Re: [GIT PULL] bcachefs

From: Jens Axboe
Date: Wed Jun 28 2023 - 17:23:11 EST


On 6/28/23 2:44?PM, Jens Axboe wrote:
> On 6/28/23 11:52?AM, Kent Overstreet wrote:
>> On Wed, Jun 28, 2023 at 10:57:02AM -0600, Jens Axboe wrote:
>>> I discussed this with Christian offline. I have a patch that is pretty
>>> simple, but it does mean that you'd wait for delayed fput flush off
>>> umount. Which seems kind of iffy.
>>>
>>> I think we need to back up a bit and consider if the kill && umount
>>> really is sane. If you kill a task that has open files, then any fput
>>> from that task will end up being delayed. This means that the umount may
>>> very well fail.
>>>
>>> It'd be handy if we could have umount wait for that to finish, but I'm
>>> not at all confident this is a sane solution for all cases. And as
>>> discussed, we have no way to even identify which files we'd need to
>>> flush out of the delayed list.
>>>
>>> Maybe the test case just needs fixing? Christian suggested lazy/detach
>>> umount and wait for sb release. There's an fsnotify hook for that,
>>> fsnotify_sb_delete(). Obviously this is a bit more involved, but seems
>>> to me that this would be the way to make it more reliable when killing
>>> of tasks with open files are involved.
>>
>> No, this is a real breakage. Any time we introduce unexpected
>> asynchrony there's the potential for breakage: case in point, there was
>> a filesystem that made rm asynchronous, then there were scripts out
>> there that deleted until df showed under some threshold.. whoops...
>
> This is nothing new - any fput done from an exiting task will end up
> being deferred. The window may be a bit wider now or a bit different,
> but it's the same window. If an application assumes it can kill && wait
> on a task and be guaranteed that the files are released as soon as wait
> returns, it is mistaken. That is NOT the case.
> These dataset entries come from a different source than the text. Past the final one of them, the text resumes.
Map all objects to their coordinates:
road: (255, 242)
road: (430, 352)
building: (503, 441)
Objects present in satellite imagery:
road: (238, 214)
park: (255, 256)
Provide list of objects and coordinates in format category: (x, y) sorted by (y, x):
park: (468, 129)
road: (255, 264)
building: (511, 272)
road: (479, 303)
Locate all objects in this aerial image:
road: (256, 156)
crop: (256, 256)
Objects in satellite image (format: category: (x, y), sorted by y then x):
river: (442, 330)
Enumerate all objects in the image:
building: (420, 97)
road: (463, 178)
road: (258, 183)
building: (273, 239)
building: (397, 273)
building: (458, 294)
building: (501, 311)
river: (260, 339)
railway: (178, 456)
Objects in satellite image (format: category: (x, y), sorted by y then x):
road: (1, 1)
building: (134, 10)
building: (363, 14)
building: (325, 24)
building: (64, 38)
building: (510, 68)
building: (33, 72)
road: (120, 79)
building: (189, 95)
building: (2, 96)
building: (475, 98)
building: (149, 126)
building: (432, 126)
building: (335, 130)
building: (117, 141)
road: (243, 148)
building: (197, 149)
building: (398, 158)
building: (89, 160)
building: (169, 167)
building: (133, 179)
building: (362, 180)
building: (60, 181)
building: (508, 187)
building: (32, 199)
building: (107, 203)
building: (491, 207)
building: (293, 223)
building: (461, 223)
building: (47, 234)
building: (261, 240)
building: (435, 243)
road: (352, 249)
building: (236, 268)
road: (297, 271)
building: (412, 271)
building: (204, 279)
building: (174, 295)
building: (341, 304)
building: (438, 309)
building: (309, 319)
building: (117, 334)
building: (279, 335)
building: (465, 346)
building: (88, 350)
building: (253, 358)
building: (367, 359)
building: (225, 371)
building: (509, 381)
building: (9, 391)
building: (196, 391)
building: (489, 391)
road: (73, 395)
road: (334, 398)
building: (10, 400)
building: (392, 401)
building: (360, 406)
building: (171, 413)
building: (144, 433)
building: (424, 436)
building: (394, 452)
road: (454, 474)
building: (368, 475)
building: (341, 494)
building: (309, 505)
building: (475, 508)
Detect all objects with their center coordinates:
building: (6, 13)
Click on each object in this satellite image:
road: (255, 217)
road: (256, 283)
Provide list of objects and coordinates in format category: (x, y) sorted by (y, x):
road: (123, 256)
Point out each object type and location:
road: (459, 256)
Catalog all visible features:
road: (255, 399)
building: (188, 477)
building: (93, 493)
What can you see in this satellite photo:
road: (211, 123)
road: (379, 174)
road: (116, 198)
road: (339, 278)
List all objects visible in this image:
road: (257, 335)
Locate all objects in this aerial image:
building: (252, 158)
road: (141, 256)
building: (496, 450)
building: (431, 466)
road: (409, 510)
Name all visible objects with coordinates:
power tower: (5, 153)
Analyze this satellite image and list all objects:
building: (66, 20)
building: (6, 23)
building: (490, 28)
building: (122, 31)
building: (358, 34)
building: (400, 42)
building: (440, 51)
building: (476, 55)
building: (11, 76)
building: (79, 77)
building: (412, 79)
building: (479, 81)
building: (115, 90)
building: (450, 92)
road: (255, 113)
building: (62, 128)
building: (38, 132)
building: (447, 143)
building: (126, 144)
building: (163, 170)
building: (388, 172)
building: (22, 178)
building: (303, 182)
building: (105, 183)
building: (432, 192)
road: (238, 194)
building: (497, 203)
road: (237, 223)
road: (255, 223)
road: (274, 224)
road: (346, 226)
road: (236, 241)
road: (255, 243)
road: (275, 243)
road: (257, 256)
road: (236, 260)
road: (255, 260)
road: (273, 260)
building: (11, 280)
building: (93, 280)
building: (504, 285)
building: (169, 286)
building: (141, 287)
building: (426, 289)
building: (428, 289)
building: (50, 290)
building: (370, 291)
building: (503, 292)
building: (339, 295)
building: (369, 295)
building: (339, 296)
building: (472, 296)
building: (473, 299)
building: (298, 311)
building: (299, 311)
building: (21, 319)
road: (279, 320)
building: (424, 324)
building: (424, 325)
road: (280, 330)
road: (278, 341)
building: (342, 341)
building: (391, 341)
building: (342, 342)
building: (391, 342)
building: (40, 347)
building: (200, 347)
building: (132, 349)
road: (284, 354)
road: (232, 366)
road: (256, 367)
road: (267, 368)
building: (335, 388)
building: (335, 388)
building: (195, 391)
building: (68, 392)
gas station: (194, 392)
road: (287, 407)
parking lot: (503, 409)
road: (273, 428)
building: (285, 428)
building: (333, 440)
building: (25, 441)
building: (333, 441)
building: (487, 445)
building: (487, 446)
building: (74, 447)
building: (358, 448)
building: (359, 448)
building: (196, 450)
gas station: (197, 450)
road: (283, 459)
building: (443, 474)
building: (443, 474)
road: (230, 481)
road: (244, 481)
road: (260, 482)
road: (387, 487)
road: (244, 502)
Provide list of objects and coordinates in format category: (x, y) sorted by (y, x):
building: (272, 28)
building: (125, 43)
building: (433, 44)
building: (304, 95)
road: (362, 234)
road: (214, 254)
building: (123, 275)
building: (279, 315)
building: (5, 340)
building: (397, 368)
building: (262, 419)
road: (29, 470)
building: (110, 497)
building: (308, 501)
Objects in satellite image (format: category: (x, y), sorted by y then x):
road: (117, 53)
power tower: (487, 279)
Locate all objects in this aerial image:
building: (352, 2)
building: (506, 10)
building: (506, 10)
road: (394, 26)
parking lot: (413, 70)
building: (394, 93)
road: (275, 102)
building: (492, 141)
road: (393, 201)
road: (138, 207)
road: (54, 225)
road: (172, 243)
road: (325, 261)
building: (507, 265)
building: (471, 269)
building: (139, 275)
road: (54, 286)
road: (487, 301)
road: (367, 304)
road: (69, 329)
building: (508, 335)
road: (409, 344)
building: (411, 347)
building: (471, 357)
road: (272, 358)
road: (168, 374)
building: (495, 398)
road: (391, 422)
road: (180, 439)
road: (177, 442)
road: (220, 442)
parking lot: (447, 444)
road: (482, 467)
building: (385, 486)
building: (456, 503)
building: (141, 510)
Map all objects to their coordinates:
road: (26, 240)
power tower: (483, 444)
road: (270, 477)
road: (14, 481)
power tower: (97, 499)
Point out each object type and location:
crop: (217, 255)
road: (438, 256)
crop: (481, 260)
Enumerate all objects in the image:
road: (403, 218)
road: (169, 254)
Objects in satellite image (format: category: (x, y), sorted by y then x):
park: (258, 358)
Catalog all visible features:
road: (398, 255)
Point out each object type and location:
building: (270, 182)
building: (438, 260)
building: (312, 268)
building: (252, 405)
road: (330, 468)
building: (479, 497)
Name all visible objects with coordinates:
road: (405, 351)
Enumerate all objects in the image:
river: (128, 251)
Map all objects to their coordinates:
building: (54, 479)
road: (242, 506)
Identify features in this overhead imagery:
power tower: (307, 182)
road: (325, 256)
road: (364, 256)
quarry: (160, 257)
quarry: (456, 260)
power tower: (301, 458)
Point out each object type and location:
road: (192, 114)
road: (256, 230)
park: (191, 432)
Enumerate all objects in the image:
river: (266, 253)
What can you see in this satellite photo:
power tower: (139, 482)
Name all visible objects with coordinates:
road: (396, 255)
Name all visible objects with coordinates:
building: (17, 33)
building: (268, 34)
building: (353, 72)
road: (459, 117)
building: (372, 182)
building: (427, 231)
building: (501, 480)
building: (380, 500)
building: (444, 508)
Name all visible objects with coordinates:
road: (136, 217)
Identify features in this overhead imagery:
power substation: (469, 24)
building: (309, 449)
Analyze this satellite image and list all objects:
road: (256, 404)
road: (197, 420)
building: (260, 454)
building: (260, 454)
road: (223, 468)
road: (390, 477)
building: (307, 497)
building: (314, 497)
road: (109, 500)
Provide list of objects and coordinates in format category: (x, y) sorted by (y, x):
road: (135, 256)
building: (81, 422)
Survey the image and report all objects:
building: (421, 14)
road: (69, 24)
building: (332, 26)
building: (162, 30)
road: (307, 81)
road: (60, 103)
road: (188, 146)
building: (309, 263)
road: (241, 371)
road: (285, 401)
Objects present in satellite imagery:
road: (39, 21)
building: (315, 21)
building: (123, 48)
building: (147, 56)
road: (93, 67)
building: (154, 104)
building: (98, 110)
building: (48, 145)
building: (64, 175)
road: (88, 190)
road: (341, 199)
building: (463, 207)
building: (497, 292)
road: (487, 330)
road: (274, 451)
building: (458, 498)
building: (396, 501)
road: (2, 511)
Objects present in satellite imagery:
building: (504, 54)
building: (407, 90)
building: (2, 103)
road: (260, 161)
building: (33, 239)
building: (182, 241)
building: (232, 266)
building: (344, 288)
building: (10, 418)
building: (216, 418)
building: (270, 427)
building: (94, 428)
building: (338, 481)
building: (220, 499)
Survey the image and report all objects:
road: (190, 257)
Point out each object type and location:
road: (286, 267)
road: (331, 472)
Case in point, just changed my reproducer to use aio instead of
io_uring. Here's the full script:

#!/bin/bash

DEV=/dev/nvme1n1
MNT=/data
ITER=0

while true; do
echo loop $ITER
sudo mount $DEV $MNT
fio --name=test --ioengine=aio --iodepth=2 --filename=$MNT/foo --size=1g --buffered=1 --overwrite=0 --numjobs=12 --minimal --rw=randread --output=/dev/null &
Y=$(($RANDOM % 3))
X=$(($RANDOM % 10))
VAL="$Y.$X"
sleep $VAL
ps -e | grep fio > /dev/null 2>&1
while [ $? -eq 0 ]; do
killall -9 fio > /dev/null 2>&1
echo will wait
wait > /dev/null 2>&1
echo done waiting
ps -e | grep "fio " > /dev/null 2>&1
done
sudo umount /data
if [ $? -ne 0 ]; then
break
fi
((ITER++))
done

and if I run that, fails on the first umount attempt in that loop:

axboe@m1max-kvm ~> bash test2.sh
loop 0
will wait
done waiting
umount: /data: target is busy.

So yeah, this is _nothing_ new. I really don't think trying to address
this in the kernel is the right approach, it'd be a lot saner to harden
the xfstest side to deal with the umount a bit more sanely. There are
obviously tons of other ways that a mount could get pinned, which isn't
too relevant here since the bdev and mount point are basically exclusive
to the test being run. But the kill and delayed fput is enough to make
that case imho.

--
Jens Axboe